Apologies if there's already been a thread or discussion on this board about this but I recently watched Jiro Dreams of Sushi and was wondering what people's opinions were of Jiro's restaurant, Sukiyabashi Jiro. Is the sushi that amazing here? Could I go elsewhere in the city for similar sushi quality and preparations but not have to pay the price or worry about finding a reservation opening? I know his son opened a restaurant in Roppongi Hills that is similar.
The original comment has been removed
No, no, Jiroo-San is not complicated, basically it is just a mix of simple and various things (hihi!). And ignore comments about his character.

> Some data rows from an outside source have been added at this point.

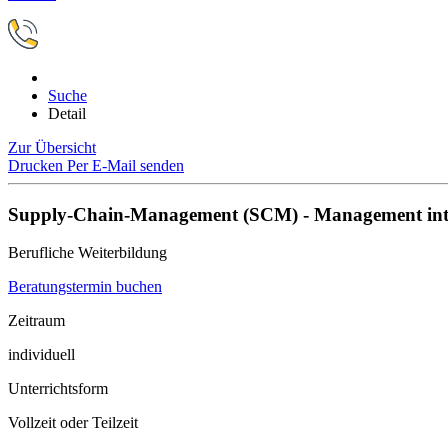
Suche
Detail
Zur Übersicht
Drucken
Per E-Mail senden
Supply-Chain-Management (SCM) - Management inter
Berufliche Weiterbildung
Beratungstermin buchen
Zeitraum
individuell
Unterrichtsform
Vollzeit oder Teilzeit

Well, if you are new to high-end sushi, it might be a bit difficult to understand.. Just don't expect the service to be transparent, they don't speak Japanese. I will try to give you hints if you want to give a try (already decided not to? too bad, hasty decision !):
The set is nigiri only, the sequence is short and the shari(rice) warm, it should be your first warm shari sushi. The nigiri set changes between season, and as for a French menu, pieces like 'aji(mackerel)' will appear on the menu not at the same time, depending on the previous seasonal piece.
The maguro, especially the 'chutoro(mid fatty tuna)', is one of the great 'nama(raw)' piece of high quality
Try to book if possible at night, and last service will be better to have a bit more time.. usually the sequence, alternative sequence in fact, as each customers is serve at each tempo, you won't have to wait, but it will still be 30-40mn.
In my opinion, the set at 30,000.-yens(with tax 31,500.-yens), is not expensive if you think that it is 1,500yens per piece. Jiroo's nigiri are beautifully shaped, and in a breath just melt in your mouth.. True, you have also his son, or some of his disciple, like Mizutani and Harutaka, but after having gone each year at Jiroo Ginza, I can not help compare them unfavorably.I am picky even with his second son, although his lunch is better than at Mizutani and at 17,000yens...
So, I'll give you my take as a foreigner who has lived her for a few years. It was a pretty memorable experience, but I think it is kind of "binary" -- you either like it or you hate it. Very rapid and what I felt was alot of pressure to eat each nigiri piece immediately -- so I had just sort of finished one and was savoring the experience and the next one was down and Jiro was sort of staring at me waiting for me to eat it before the temperature went off perfect. 14 pieces, one after another, maybe 25 minutes or so from start to finish. Relaxing tea and melon at a booth afterwards.
Each piece was honestly the best of that type that I have ever had -- even awabi, which I am not a huge fan of, was fantastic at Sukiyabashi Jiro. And my friends and colleagues (both Japanese and now foreigners who have seen the movie) are always amused and entertained by the stories. And I have a photo of myself and wife and Ono-san that I am fond of. So, I am glad to have gone and it was truly excellent at every bite. But colleagues have not enjoyed the experience as much, and I can see the logic there. So, the summary of all this rambling: YMMV.
I ate there a year or so before the movie was released.
My impressions: Good Edomae sushi. Excellent, excellent rice. Lots of sauce on some of the pieces (but I'm sure Jiro-san intended it this way). Authentic, but I think I like my sushi with bit less sauce (but that's only my preference). It was a fast meal, but I have no problems with that.
Food-wise, there are many closely comparable sushi-yas all over Tokyo... But if I was a filmmaker, of all the itamae in Japan, I would also choose Jiro-san as my subject.
Ok, I'll bite...
I've been to the son's location in Roppongi several times mixed between lunch and dinner and to the main branch in Ginza once for dinner, where Jiro was serving.
At least in my experiences, I found the Roppongi setting to be far more approachable and enjoyable. Along with my guest, generally for lunch we were the only two people in the restaurant on several occasions. In other cases, there may have been one other small group or couple. At the main branch on one weekday for dinner, it was just my group of two and another group of four, all Japanese.
FYI, I'm a gaijin. My guest was Japanese. In Roppongi, they happily speak English and seemed to enjoy conversing with the guests, explaining items upon request, soliciting feedback and comments. It was interactive and mutual in terms of the discussion. A very quiet setting, I did not feel rushed, but the meal is rather fast compared to say, French, or another multi course plated experience.
In Ginza, I definitely felt like there was a wall between Jiro and his guests. The other table of Japanese folks were constantly praising him, it was almost pathetic to be honest, but I am trying to respect the culture here and acknowledge that it is normal and perhaps even expected in this setting with this master chef. He himself was stoic, didn't say much and certainly did not speak any English to anyone in the establishment. I felt the dinner to be even more rushed despite that the bulk of the restaurant was empty.
All that said, the sushi meals at both of these establishments have consistently been the best in my life and while the price is incredibly high, I would recommend it be tried - at least once (or twice!)